The 8-year-olds were desperate to gallop and were fully in control of their horses most of the time, and the others were led. The older kids did get a little stumped, though, when their horses veered into the scrub or dipped their heads to sip the seawater.
Back at the base, we met a white horse named Tilly, under a new horse rug. It looked like she was wearing an expensive puffer jacket. As the company's only white horse, she's a prized possession waiting for a wedding photoshoot later in the day.
"The horses are the money-makers," says Hayley Smith, who started Muriwai Beach Horse Treks with Kate Arthur around Easter last year. "We have to spoil them."
The horses are said to be "bomb-proofed" because they get used to everything in the forest, along the beach and with the noise of the quad bikes and dune bikes thrashing past them. They certainly seem that way, they're incredibly calm.
Kate was a dressage rider and has worked with the Whittaker's show jumpers, and Hayley took up riding at 6 years old and worked her way up through pony club. Recently she has been involved in horse racing.
Surprisingly, considering both live locally, neither has bothered to check out the local drawcard, the gannets.
They point customers towards the birds, but were recently told that they've flown to Australia.
They're more familiar with Woodhill Forest and we walk around the edges of it. For more experienced riders there are plenty of inspiring tracks and wild deer to dodge. Hayley estimates around 30,000 fallow deer are in the forest. Deer have been in the forest for more than 100 years.
As the horses gracefully step over driftwood and we reach the soft sand, the sound of waves turns from a soft distant sketch to a slap in the face for our senses. It's a busy section of beach and we're surrounded by quad bikers, by families fishing and by 4WDs heading along the coastal "road".
As we head back to the base, my 5-year-old daughter (who flatly refused to hop on a horse for the first 20 minutes) happily discusses the day's riding, concluding it was "bumpy and wobbly, but nice".

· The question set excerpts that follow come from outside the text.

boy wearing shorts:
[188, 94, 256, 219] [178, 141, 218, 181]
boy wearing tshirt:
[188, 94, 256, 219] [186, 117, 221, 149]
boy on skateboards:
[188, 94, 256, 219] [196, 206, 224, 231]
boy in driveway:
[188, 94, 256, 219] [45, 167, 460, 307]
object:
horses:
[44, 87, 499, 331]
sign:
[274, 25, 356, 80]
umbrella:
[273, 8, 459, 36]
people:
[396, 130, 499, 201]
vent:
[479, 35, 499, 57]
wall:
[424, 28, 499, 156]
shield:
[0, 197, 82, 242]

Over milkshakes at the Muriwai golf club, my friend's 8-year-old daughter Aimee shakes her head when we ask her whether it was fun. "No," says Aimee. "It wasn't fun ... It was AWESOME fun."
More than meets the eye
Choose from horse treks, riding lessons, pony rides and more from Kate and Hayley at Muriwai Beach Horse Treks. Prices start at $65 per person for one-hour treks, or $25 for a 15-minute lead rein pony ride at the farm ($65 for a 45-min lead rein pony ride through Woodhill Forest).
The Muriwai Golf Club has a bar and a cafe (be warned, it has no eftpos). It has the feel of an RSA club and is filled with every generation ogling the ocean views. There are picnic tables outside on the deck and one on the grounds, as well as the friendliest staff who actually run the food to the table. Open daily, 10am-3pm.
We gave the cafe a miss and stopped instead at the lovely Top Shop Muriwai at 189 Motutara Road. It used to be a pretty ordinary dairy, today it's a delicious and interesting shop featuring Kiwiana crafts, beach essentials, healthy takeaway meals for the freezer, as well as great coffee, homemade pies and baking. My favourite is their raw energy salad, surprisingly tasty. The kitchen is open Tuesday-Sunday from midday to 7pm in winter.
Take the kids for a stroll along the beach, but swim at the safer indoor pool up the road. The "Fools' Pools" at 376 Oaia Road is a state-of-the art, European-designed enclosure available on Saturdays from midday and Sundays from 6am-dark. The small pool is closed until summer. Cost: $7, under-5s free with a paying adult.